The state of creative literature in the West is lamentable. Even serious writers are repeating themselves without enthusiasm or getting hysterical about the evils of sexism or, more often, retreating into a private world of sexual fantasy. Political novelists have lost their themes of protest. What is there to protest about? Domestic politics has come to an end, history has reached a climax in the form of democratic liberalism, Communism has died a premature death and the liberal hour is over. Fantasy must look elsewhere.

Western writers envy dissidents such as the Egyptian novelist Naguib Mahfouz, the Czech playwright Vaclav Havel (during his days as a rebel) and Alexander Solzhenitsyn. These are mere novelists who seem powerful enough to take on entire states and orthodoxies. Solzhenitsyn indicts the Soviet leadership; he is imprisoned in the Gulag. There he writes secretly - not on a word processor but on toilet paper. He took on a superpower and not only got away with it, someone gave him a Nobel Prize too.

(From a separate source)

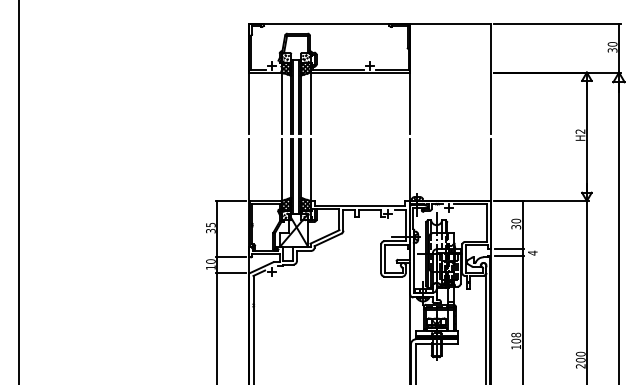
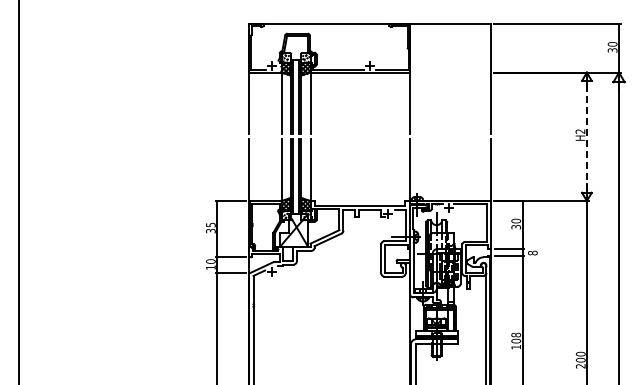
line at (586, 136): solid -> dashed
text at (532, 253): 4 -> 8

The British protest novelist takes on something called the Establishment, attacks various politicians, and even spices up their sex lives on their behalf. And nothing happens. No one from the intelligence services knocks on the door in the thick of night. If the novel contains sufficient sex and violence, it is bought by television companies: the poor protest novelist becomes a rich dissident. No one takes Western novelists seriously because making the truth credible is a more dangerous task than making fiction as plausible as truth.

The aim of authentic religion is to confront social evil, not merely to comfort the private self. That latter task, is, in any case, well performed by an industrial culture that has scant regard for such subtleties as the human soul. Moderate Muslims often insinuate that the political appeal of fundamentalism is a delusion. But this is actually an expression of their private depression; only Westerners mistake it for political sophistication.